== TEXT PASSAGE ==
---------------

The Daily Beast goes on to explain that the Facebook page "Being Patriotic," which helped organized a series of "flash mobs" in 17 cities and towns throughout the electorally key state of Florida, was actually owned by Russia.
"Being Patriotic," which had 200,000 followers when it was deleted from Facebook in August 2017, was described by The Daily Beast as having "the strongest activist bent of any of the suspected Russian Facebook election pages."
A shocking allegation; surely one no self-respecting journalist would make without decisive evidence, right? But the Daily Beast's damning evidence of "Being Patriotic's" Russia ties is, in its entirety, that it was shut down around the same time the social media giant shut down some other sites alleged to be run by Russia.
"Being Patriotic" was shuttered by Facebook in August 2017, the same month pages run by the Internet Research Agency, which has been accused of influencing the US election by "amplifying divisive social and political messages across the ideological spectrum," were also purged. Facebook didn't comment on any connection between these events, but they did happen close together.
That's literally it.
In their September 2017 report about the allegations of Russian actors using Facebook to aggrandize Trump or impugn his opponent Hillary Clinton, Facebook Chief Security Officer Alex Stamos wrote that ads from Russian IP addresses by and large "didn't specifically reference the US presidential election, voting, or a particular candidate." Furthermore, the vast majority of the ads were national in nature, not targeted at a specific region.

---------------

== AVAILABLE DATA ==
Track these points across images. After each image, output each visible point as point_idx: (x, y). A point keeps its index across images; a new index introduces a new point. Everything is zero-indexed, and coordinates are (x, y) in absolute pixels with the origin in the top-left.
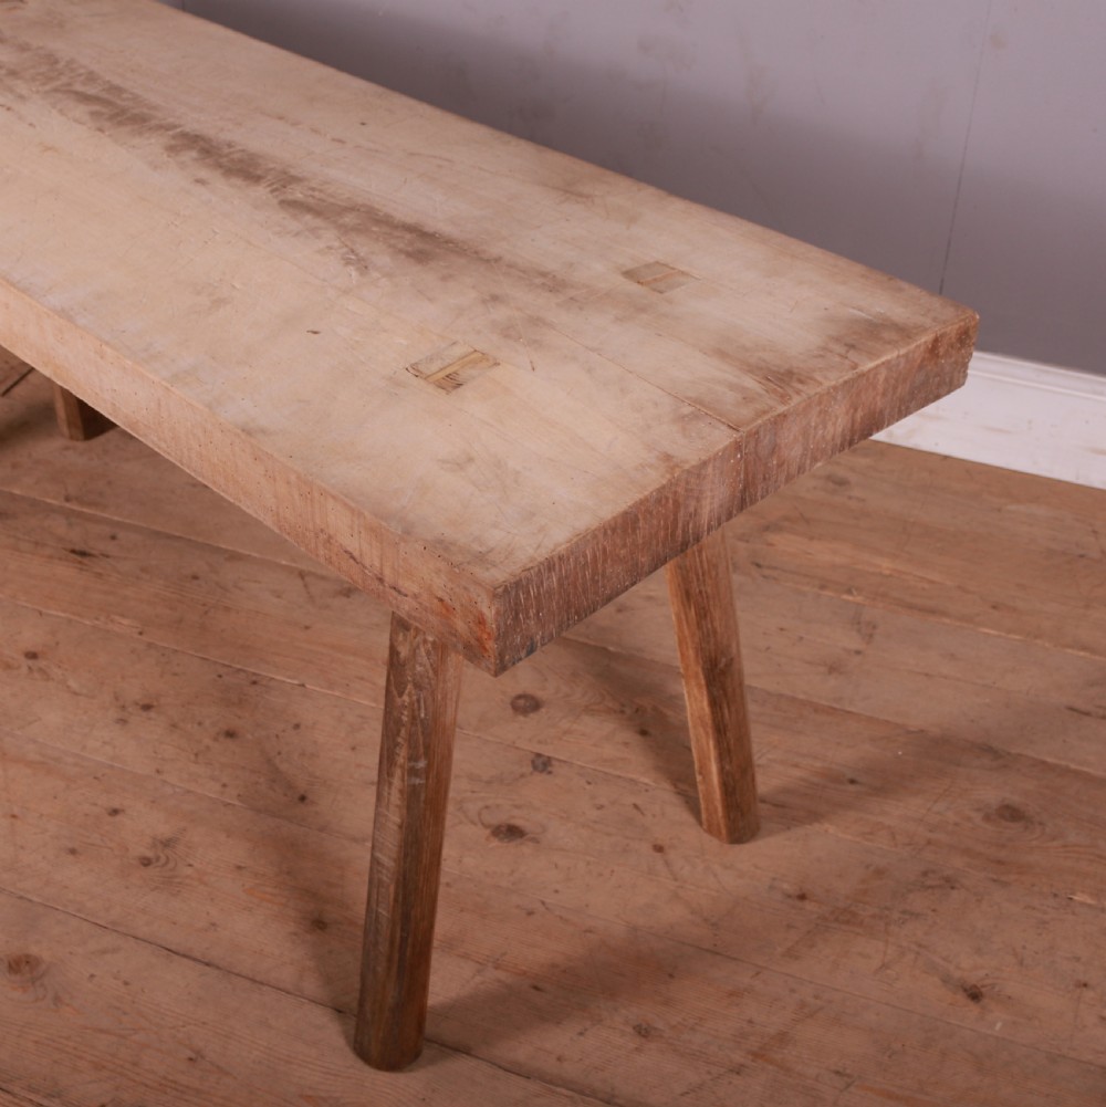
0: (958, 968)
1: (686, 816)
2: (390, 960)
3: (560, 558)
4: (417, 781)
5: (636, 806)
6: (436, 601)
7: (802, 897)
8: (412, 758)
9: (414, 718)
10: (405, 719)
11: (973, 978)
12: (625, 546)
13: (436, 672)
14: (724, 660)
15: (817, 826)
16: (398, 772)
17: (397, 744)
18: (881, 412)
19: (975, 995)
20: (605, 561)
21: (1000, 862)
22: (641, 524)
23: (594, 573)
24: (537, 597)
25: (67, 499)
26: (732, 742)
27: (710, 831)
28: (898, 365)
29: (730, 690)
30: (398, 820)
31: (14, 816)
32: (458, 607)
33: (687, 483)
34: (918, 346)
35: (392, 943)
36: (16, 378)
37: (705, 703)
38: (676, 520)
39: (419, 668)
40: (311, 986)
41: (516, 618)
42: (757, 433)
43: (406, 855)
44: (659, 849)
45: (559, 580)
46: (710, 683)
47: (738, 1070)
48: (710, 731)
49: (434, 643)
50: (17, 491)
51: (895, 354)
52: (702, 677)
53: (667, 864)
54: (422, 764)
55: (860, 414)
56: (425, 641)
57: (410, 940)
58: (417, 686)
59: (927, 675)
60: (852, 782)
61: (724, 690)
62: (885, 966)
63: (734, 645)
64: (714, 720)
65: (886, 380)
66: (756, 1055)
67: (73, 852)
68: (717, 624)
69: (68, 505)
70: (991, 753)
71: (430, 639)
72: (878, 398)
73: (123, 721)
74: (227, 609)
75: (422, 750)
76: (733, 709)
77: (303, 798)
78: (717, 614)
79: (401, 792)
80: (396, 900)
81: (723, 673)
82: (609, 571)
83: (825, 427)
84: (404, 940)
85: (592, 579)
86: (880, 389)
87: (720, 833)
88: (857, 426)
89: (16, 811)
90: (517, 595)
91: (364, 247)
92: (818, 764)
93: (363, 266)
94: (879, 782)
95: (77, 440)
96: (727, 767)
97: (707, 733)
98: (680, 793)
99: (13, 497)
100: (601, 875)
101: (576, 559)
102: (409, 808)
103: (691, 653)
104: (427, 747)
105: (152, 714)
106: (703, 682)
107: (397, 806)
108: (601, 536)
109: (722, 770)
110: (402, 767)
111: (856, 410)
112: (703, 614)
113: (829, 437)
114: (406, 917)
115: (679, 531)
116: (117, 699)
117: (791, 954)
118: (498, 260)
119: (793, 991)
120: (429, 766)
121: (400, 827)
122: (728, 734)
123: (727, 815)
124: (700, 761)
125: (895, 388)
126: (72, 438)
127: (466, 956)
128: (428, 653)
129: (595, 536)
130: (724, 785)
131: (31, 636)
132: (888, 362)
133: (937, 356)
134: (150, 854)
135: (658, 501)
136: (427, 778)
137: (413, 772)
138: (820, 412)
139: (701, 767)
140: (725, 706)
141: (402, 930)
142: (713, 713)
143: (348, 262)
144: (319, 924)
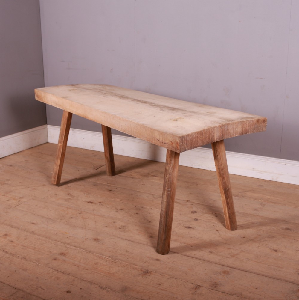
0: (273, 247)
1: (223, 227)
2: (163, 230)
3: (190, 135)
4: (169, 193)
5: (213, 225)
6: (171, 143)
7: (244, 237)
8: (168, 188)
9: (169, 180)
10: (167, 181)
11: (276, 249)
12: (201, 137)
13: (173, 172)
14: (227, 188)
15: (248, 229)
16: (166, 191)
17: (166, 186)
18: (248, 130)
19: (276, 251)
20: (198, 139)
21: (284, 235)
22: (204, 134)
23: (196, 140)
24: (186, 141)
25: (108, 183)
26: (230, 206)
27: (227, 229)
28: (251, 122)
29: (229, 195)
30: (165, 201)
31: (96, 222)
32: (174, 142)
33: (212, 130)
34: (255, 120)
35: (164, 226)
36: (99, 167)
37: (225, 198)
38: (210, 136)
39: (170, 171)
40: (149, 244)
41: (183, 143)
42: (224, 125)
43: (167, 208)
44: (217, 231)
45: (190, 139)
46: (225, 193)
47: (228, 258)
48: (226, 204)
49: (172, 166)
50: (98, 182)
51: (250, 120)
52: (223, 191)
53: (218, 232)
54: (170, 189)
55: (244, 129)
56: (171, 166)
57: (167, 226)
58: (169, 174)
59: (274, 211)
60: (257, 224)
61: (228, 195)
62: (259, 247)
63: (229, 186)
64: (226, 201)
65: (249, 124)
66: (232, 256)
67: (107, 226)
68: (226, 180)
69: (108, 184)
70: (285, 221)
71: (172, 165)
72: (247, 127)
73: (117, 211)
74: (138, 198)
75: (170, 187)
76: (230, 199)
77: (150, 222)
78: (225, 178)
79: (166, 195)
80: (165, 217)
81: (227, 191)
82: (198, 141)
83: (237, 129)
84: (166, 225)
85: (196, 141)
86: (248, 125)
87: (229, 228)
88: (243, 131)
89: (96, 221)
90: (183, 139)
91: (163, 109)
92: (250, 221)
93: (163, 111)
94: (262, 224)
95: (110, 176)
96: (229, 212)
97: (225, 204)
98: (222, 224)
99: (97, 183)
100: (205, 233)
101: (193, 136)
102: (167, 198)
103: (221, 187)
104: (171, 186)
105: (122, 211)
106: (224, 193)
107: (166, 198)
108: (197, 134)
109: (228, 213)
110: (167, 190)
111: (243, 128)
112: (223, 178)
113: (238, 131)
114: (167, 221)
115: (211, 139)
116: (116, 208)
117: (241, 244)
118: (186, 111)
119: (240, 249)
120: (171, 190)
121: (166, 202)
122: (229, 205)
123: (230, 224)
124: (224, 212)
125: (251, 126)
126: (109, 175)
127: (179, 242)
128: (171, 168)
129: (196, 133)
130: (229, 216)
131: (100, 200)
132: (249, 121)
133: (259, 123)
134: (121, 227)
135: (207, 131)
136: (171, 192)
137: (168, 191)
138: (236, 126)
139: (225, 213)
140: (228, 198)
141: (166, 223)
142: (226, 200)
143: (161, 110)
144: (151, 237)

---------------

== TASK TO COMPLETE ==
Could you pick up the passage about the "Being Patriotic" Facebook page and continue it past its final sentence?

== YOUR RESPONSE ==
In other words, "Being Patriotic" does not fit the profile of a Russia-owned Facebook page by Facebook's own definition.
The only source in the Daily Beast article is Clint Watts, a former FBI agent who spoke to the Senate Intelligence Committee in March about alleged Russian interference in the US election. Watts told the Daily Beast that "if [the pro-Trump rallies] traces back to Russia, you can't deny that's foreign influence in an election."
The article's only named source is someone saying, "Well, if these allegations are true, they'd be serious." Are you compelled yet?
Over on Twitter, staff writer for The Atlantic Julia Ioffe wrote: "Great story, except it doesn't quite prove the link to Russia. How do you know it was [Russia]?"
"Sources," replied Spencer Ackerman, one of four writers of the article. "We had to be a bit opaque in places, as you can understand."
"Hmmm, why not say 'according to sources'?" asked Ioffe. "Just reads as a tenuous connection as written. (Don't mean to attack, just looking for clarity)."